The pope actually literally worshipped that statue on at least one occasion at the opening ceremony of the synod on the Amazon- although there's no documentation that he's done so since then, he has defended having done so.

Well, I guess you can't prove what he was thinking/intending. But prostrating before a statue of a fertility goddess while offerings are being made to it fits most definitions of worship.

I think having the fertility statues present on the church grounds is odd but to suggest their presence is evidence that the pope worships them is a huge stretch to me.

Ironically, you would think that Catholics would not lump these two together, given how often they get accused of idolatry towards saints and icons of saints. I mean maybe the pope is in fact worshipping some pagan gods, IDK his heart.
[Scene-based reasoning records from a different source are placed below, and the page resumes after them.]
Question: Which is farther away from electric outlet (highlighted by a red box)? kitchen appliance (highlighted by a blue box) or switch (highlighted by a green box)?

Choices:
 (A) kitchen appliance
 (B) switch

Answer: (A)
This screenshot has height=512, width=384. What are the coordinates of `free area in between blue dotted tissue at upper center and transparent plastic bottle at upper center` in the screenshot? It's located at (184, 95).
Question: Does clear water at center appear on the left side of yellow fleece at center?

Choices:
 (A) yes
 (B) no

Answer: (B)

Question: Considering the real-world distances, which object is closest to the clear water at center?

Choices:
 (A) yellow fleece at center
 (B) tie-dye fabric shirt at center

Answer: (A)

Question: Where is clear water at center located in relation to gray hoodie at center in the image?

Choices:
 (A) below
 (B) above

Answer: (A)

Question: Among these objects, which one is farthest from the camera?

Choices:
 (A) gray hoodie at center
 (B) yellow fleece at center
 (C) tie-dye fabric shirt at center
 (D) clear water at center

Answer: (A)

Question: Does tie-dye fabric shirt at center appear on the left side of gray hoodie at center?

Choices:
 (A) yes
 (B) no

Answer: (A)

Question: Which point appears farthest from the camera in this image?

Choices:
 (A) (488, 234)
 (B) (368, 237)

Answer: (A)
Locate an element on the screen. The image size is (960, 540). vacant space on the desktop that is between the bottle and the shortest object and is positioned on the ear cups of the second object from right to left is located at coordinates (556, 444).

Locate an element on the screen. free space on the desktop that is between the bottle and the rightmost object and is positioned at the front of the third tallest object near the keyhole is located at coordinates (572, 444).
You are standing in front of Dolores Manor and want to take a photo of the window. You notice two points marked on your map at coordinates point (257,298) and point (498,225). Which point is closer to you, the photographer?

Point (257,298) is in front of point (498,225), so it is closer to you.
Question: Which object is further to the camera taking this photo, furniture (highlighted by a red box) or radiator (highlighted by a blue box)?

But if anyone should be expected to have a nuanced distinction between "having a representation of a thing" and "worshipping the thing", it should be Catholics.

Ironically, you would think that Catholics would not lump these two together, given how often they get accused of idolatry towards saints and icons of saints.

Isn't how often they get accused of idolatry increasing the likelihood of other forms of idolatry in other forms?

Nah. That angle would make sense if it was Protestants criticizing the pope for this - a Protestant might say "he already practices idolatry towards the saints, it's hardly a surprise if he starts worshipping a pagan goddess too".

But we're talking criticism from Catholics. From their perspective, the accusations of idolatry are baseless, because they know that they aren't worshipping saints just because they have some icon representing a saint. So from that perspective, they should know damn well that if the pope has some pagan statue around, it doesn't therefore mean he's worshipping it.